──────── RECORDS TO USE

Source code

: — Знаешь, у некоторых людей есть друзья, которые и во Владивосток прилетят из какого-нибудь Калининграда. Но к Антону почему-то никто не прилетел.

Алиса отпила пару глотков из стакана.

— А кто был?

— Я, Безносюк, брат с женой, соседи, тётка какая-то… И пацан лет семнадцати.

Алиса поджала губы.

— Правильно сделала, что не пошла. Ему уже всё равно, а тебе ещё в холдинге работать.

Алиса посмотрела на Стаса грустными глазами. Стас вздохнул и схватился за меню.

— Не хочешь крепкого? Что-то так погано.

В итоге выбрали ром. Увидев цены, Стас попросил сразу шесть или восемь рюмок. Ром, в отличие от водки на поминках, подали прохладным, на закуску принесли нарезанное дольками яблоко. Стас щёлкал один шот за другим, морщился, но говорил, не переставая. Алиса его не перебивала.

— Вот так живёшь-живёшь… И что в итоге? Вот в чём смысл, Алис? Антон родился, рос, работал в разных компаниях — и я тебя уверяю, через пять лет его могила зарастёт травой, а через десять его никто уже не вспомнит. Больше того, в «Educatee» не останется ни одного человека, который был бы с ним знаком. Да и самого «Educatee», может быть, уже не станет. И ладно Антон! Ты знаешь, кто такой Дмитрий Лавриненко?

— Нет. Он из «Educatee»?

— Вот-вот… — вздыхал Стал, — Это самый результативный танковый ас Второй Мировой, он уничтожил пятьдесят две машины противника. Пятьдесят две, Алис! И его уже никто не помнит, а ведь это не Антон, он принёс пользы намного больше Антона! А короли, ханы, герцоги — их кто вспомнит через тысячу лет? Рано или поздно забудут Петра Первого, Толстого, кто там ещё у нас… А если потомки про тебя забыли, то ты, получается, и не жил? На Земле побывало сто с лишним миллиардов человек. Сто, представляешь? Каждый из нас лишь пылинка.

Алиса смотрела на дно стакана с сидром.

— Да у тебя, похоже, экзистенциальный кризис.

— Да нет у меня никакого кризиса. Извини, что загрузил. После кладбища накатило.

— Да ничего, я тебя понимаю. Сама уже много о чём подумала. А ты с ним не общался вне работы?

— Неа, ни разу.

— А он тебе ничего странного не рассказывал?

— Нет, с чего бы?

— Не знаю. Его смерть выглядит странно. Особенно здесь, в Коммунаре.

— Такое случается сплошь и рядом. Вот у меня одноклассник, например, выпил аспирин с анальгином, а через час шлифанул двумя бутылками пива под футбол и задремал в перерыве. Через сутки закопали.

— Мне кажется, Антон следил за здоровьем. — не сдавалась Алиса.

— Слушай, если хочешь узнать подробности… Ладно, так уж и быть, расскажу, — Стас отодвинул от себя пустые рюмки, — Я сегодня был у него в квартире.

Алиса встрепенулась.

────────────────

# WORK ORDER
Check each line of the material for the word "быть". Copy the ones that have it.

# OUTPUT FOR THIS EXERCISE
— Вот так живёшь-живёшь… И что в итоге? Вот в чём смысл, Алис? Антон родился, рос, работал в разных компаниях — и я тебя уверяю, через пять лет его могила зарастёт травой, а через десять его никто уже не вспомнит. Больше того, в «Educatee» не останется ни одного человека, который был бы с ним знаком. Да и самого «Educatee», может быть, уже не станет. И ладно Антон! Ты знаешь, кто такой Дмитрий Лавриненко?
— Слушай, если хочешь узнать подробности… Ладно, так уж и быть, расскажу, — Стас отодвинул от себя пустые рюмки, — Я сегодня был у него в квартире.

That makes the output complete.